„Meinungen ersetzen nicht die Evidenz“
Virologe Mertens über Schnelltests für Reiserückkehrer und Forderungen nach einem Umbau der Impfkommission
- Antigen-schnelltests für Reiserückkehrer sind keine Garantie, um das Einschleppen des Coronavirus zu verhindern. Warum, erklärt der Chef der Ständigen Impfkommission (Stiko) Thomas Mertens im Gespräch mit Katja Korf und Ulrich Mendelin.
Gibt es Erkenntnisse dazu, inwieweit die Testpflicht für heimkehrende Urlauber tatsächlich eine effektive Maßnahme zur Eindämmung der Neuinfektionen ist?
Wenn man sicherstellen kann, dass ein aus einem Risikogebiet heimkehrender Urlauber kein Sarscov-2 oder Virusvarianten nach Deutschland einschleppen kann, so ist das sicher sinnvoll. Die Frage ist allerdings, wie man das erreichen kann. Ein Schnelltest zum Antigennachweis ist nicht sehr empfindlich und kann jemanden, der sich am Beginn seiner Infektion mit Virusausscheidung befindet, übersehen. Schnelltests an mehreren folgenden Tagen könnten die Sicherheit erhöhen. Eine Pcr-untersuchung bei Ankunft schließt eine aktuelle Virusausscheidung aus. Begibt sich der Rückkehrer dann für fünf Tage in Quarantäne und lässt danach eine erneute Pcr-untersuchung durchführen, dann kann man eine Viruseinschleppung ausschließen.
Es gibt Berichte zu einer neuen Virusvariante
Lambda, gegen die die derzeit zugelassenen Impfstoffe angeblich nicht mehr wirken. Was ist darüber bereits bekannt, wie schätzen Sie diese Variante Stand heute ein?
Ich kenne derzeit nur eine Vorveröffentlichung von einer japanischen Arbeitsgruppe. Diese Daten legen nahe, dass die Wirksamkeit der derzeit genutzten Impfstoffe gegen diese Variante deutlich schwächer ist. Hier müssen wir aber sicher noch auf weitere Untersuchungen warten, bis wir eine gesicherte Aussage machen können.

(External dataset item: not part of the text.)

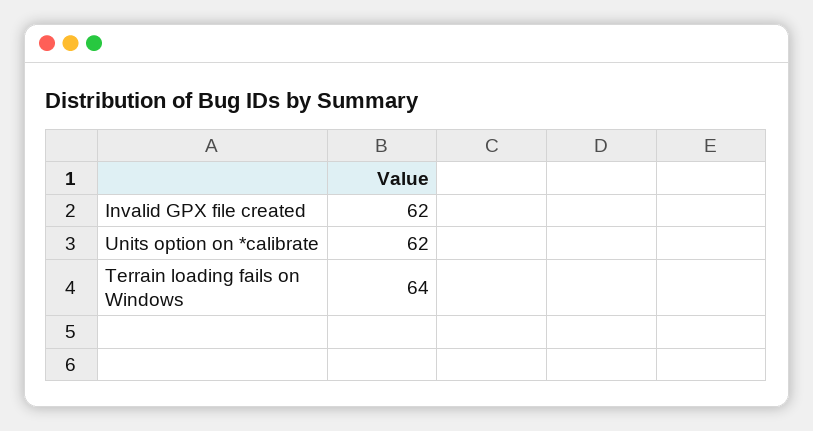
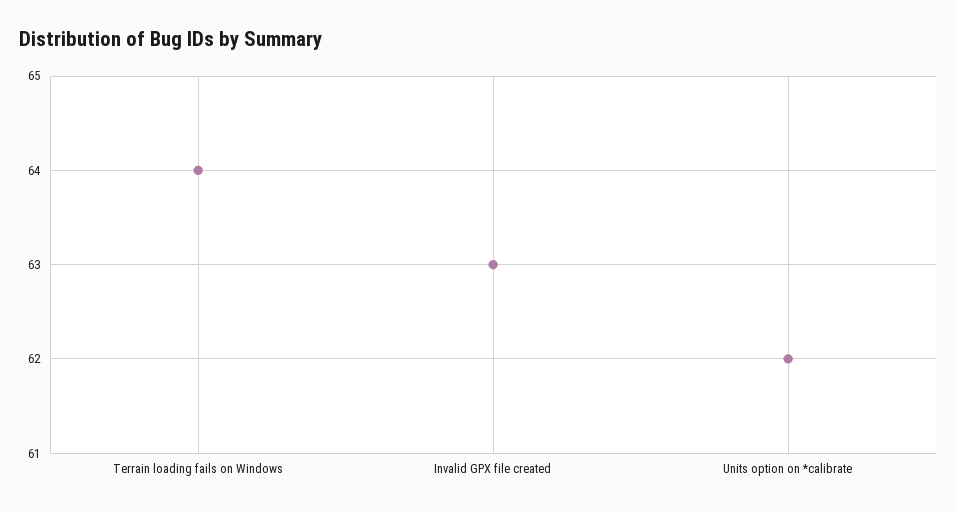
Invalid GPX file created: 62 -> 63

Was sagen Sie zum Vorschlag von Minister Lucha, die Stiko neu aufzustellen und sich bei der Impfempfehlung stärker an der Einschätzung der EMA zu orientieren?
Natürlich kann man sich immer andere Strukturen vorstellen. Etwas Neues sollte aber besser sein als das Alte. Ein Bundesgesundheitsamt gab es ja bereits früher, dann wurde es aufgelöst. Eine wissenschaftliche Expertenkommission
sollte darüberhinaus unabhängig sein – das gibt es in vielen Eu-ländern so nicht. Die Aufgaben der EMA, die Impftstoffe in der EU zulässt, und der deutschen Stiko, die den optimalen Einsatz von Impfstoffen auf der Basis der besten verfügbaren wissenschaftlichen Evidenz für die deutsche Bevölkerung prüft, sind sehr klar unterschiedlich und gut definiert. Auch andere Eu-länder übernehmen nicht die Zulassung der EMA ungeprüft als Grundlage ihres jeweiligen Impfvorgehens. Es ist nicht Aufgabe der EMA, Impfempfehlungen für alle Eu-staaten zu geben. International, also über die EU hinaus, sind viele Voraussetzungen so unterschiedlich, dass es kein globales, einheitliches Impfvorgehen geben kann. Eine unabhängige europäische Stiko wäre zwar wünschenswert, dürfte aber wegen großer länderspezifischer Unterschiede – auch in der Gesetzgebung der einzelnen Staaten – nur schwer und langfristig erreichbar sein. Meinungen ersetzen nicht die Evidenz.